Hello there, and thanks for stopping by!

When I finished my PhD in Planning on Nature and the Child Friendly City, I didn’t want to stop doing research. However, the research has taken on a more personal note, as I explore the applications in everyday life, with my own family and community.

While most of us feel instinctively that children should develop a connection with nature, and understand the benefits of outdoor experiences for both children and adults, many of us rarely find the time or energy to get off the couch.

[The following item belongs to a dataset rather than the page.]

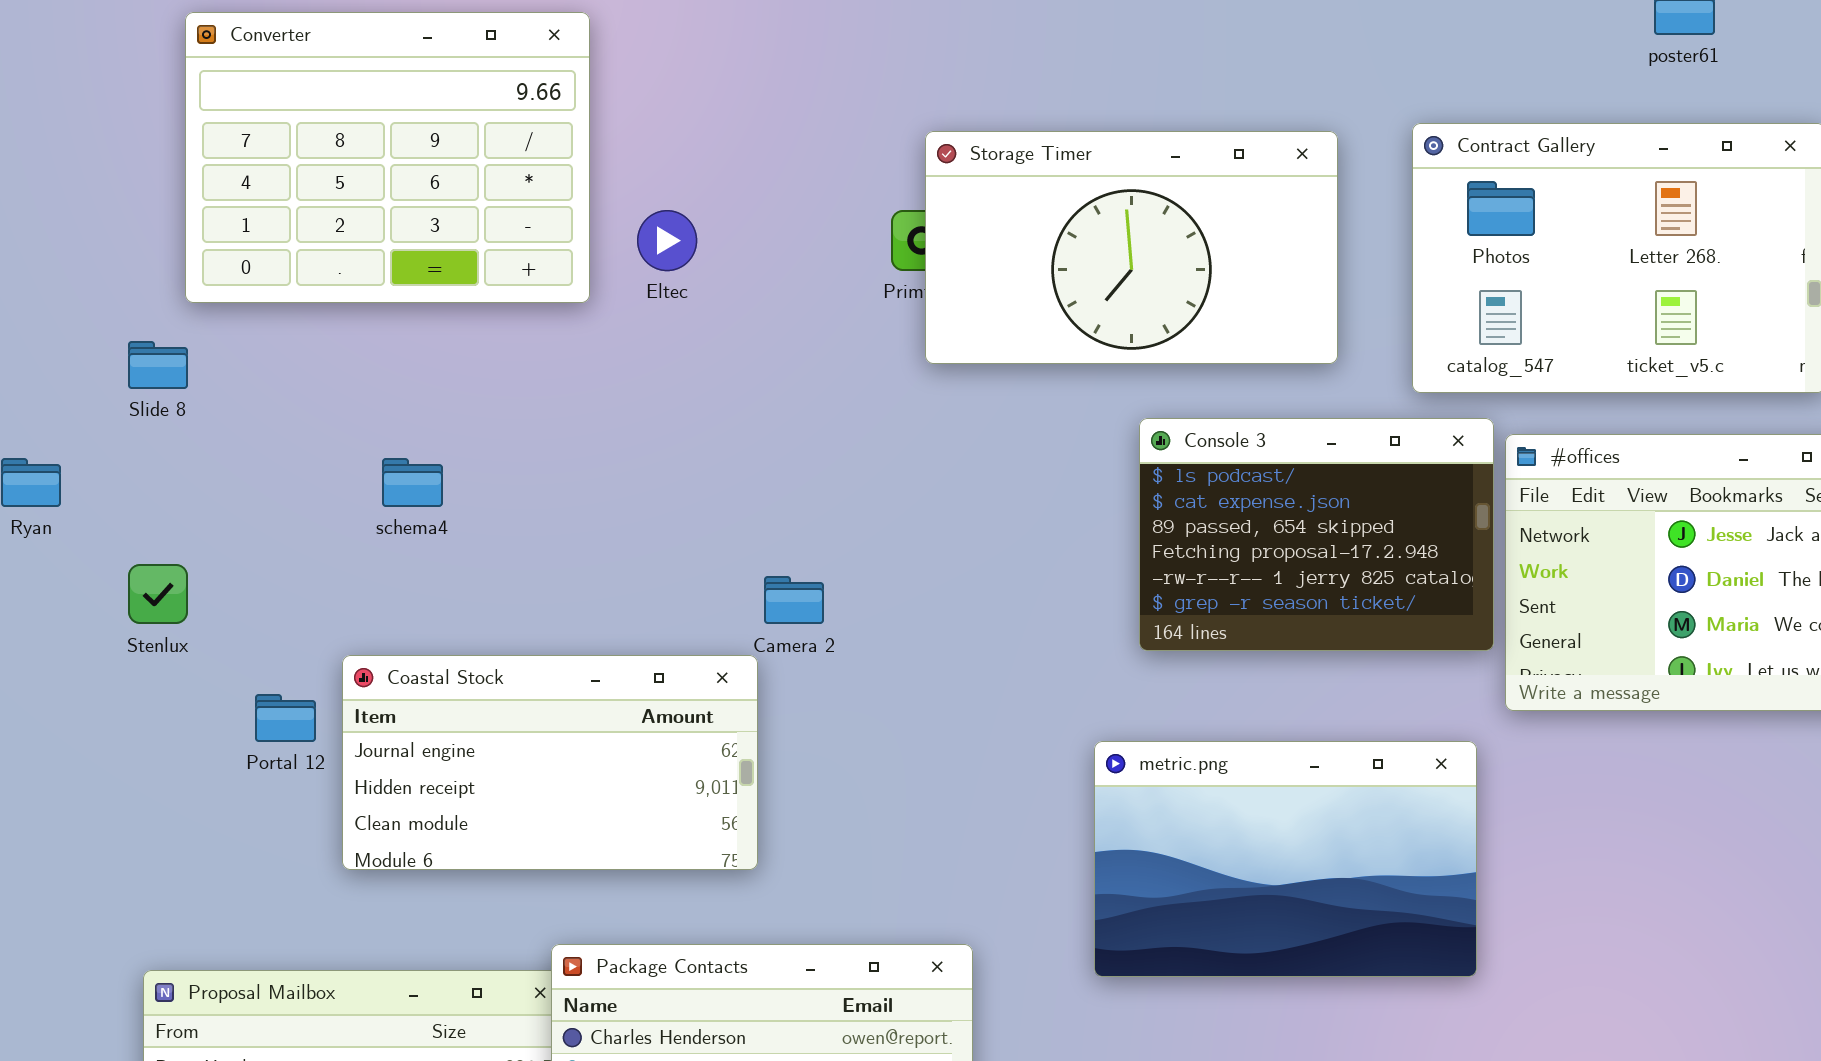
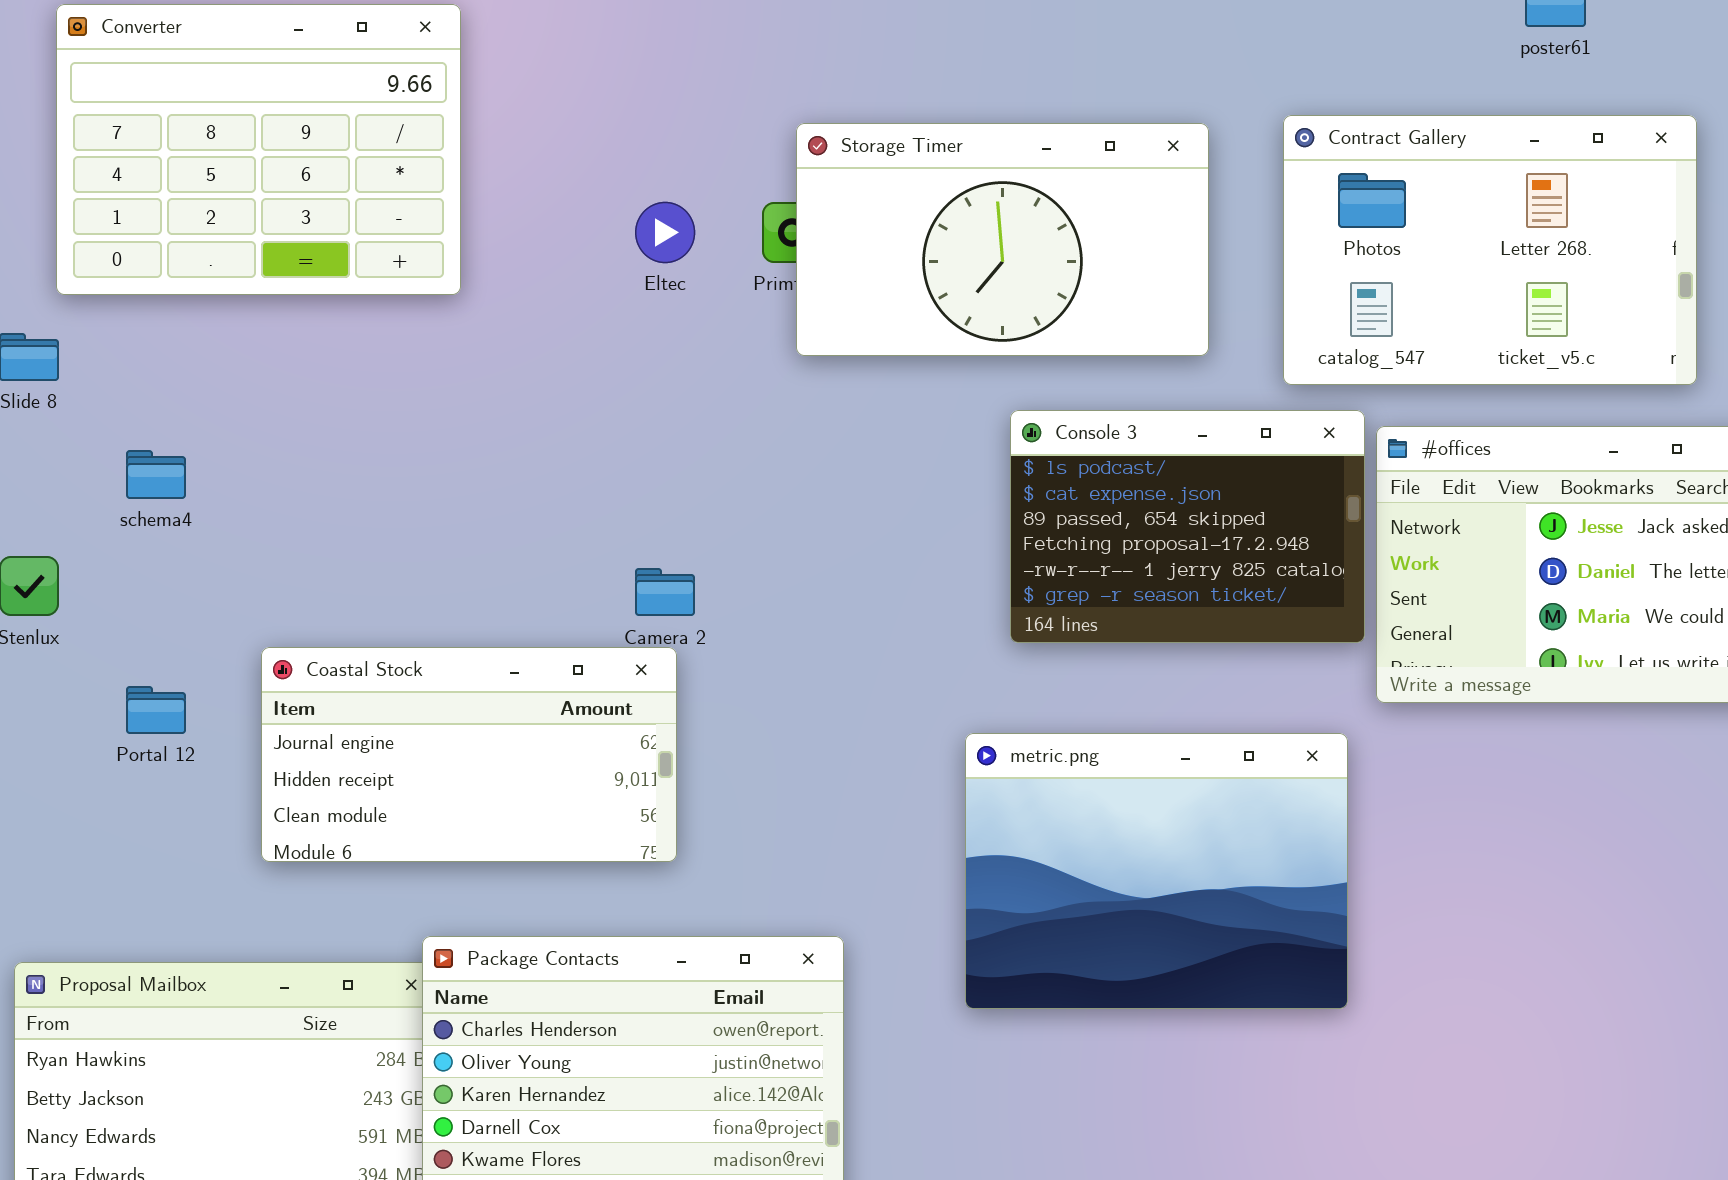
Eltec: [637,210,697,271] -> [635,202,695,263], moved
schema4: [382,458,443,507] -> [126,450,186,499], moved
Coastal Stock: [342,655,758,870] -> [261,647,677,862], moved
metric.png: [1094,741,1477,977] -> [965,733,1348,1009], resized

Given these instincts and the vast amount of knowledge and research conducted on these topics, it never ceases to amaze me that communities continue to develop over greenspace, and continue to prioritize things like traffic and economic development over access to natural areas. Are these priorities a symptom or a cause of the problem? Perhaps both. Our lifestyles will have a great influence over urban planning, and urban planning will have a great influence on our lifestyles. When this combination is pushed away from nature, it spirals out of control.

Children and adults alike spend  more and more time inside in front of screens, and suffer socially, psychologically, and physically as a result. This generation of bubble-wrapped children views natural spaces as lurking grounds for west nile virus, drug dealers and predators. An outdoor child risks UV exposure, kidnapping, and (horrors!), a skinned knee. Today’s children can identify hundreds of corporate logos and fail to identify a single backyard bird.

The natural world is not the only place with a dearth of children these days. Entire communities are often designed to exclude, rather than include children. Aesthetics focus on adult preferences, and design prioritizes convenience, efficiency and traffic flow.

So, what is the solution? This blog is going to explore ways in which we, as community members, government officials, teachers, parents and children can help.

I want to live in a community that favours creativity, innovation, playfulness, accessibility and inclusion over tradition, efficiency, standards and control. Don’t you?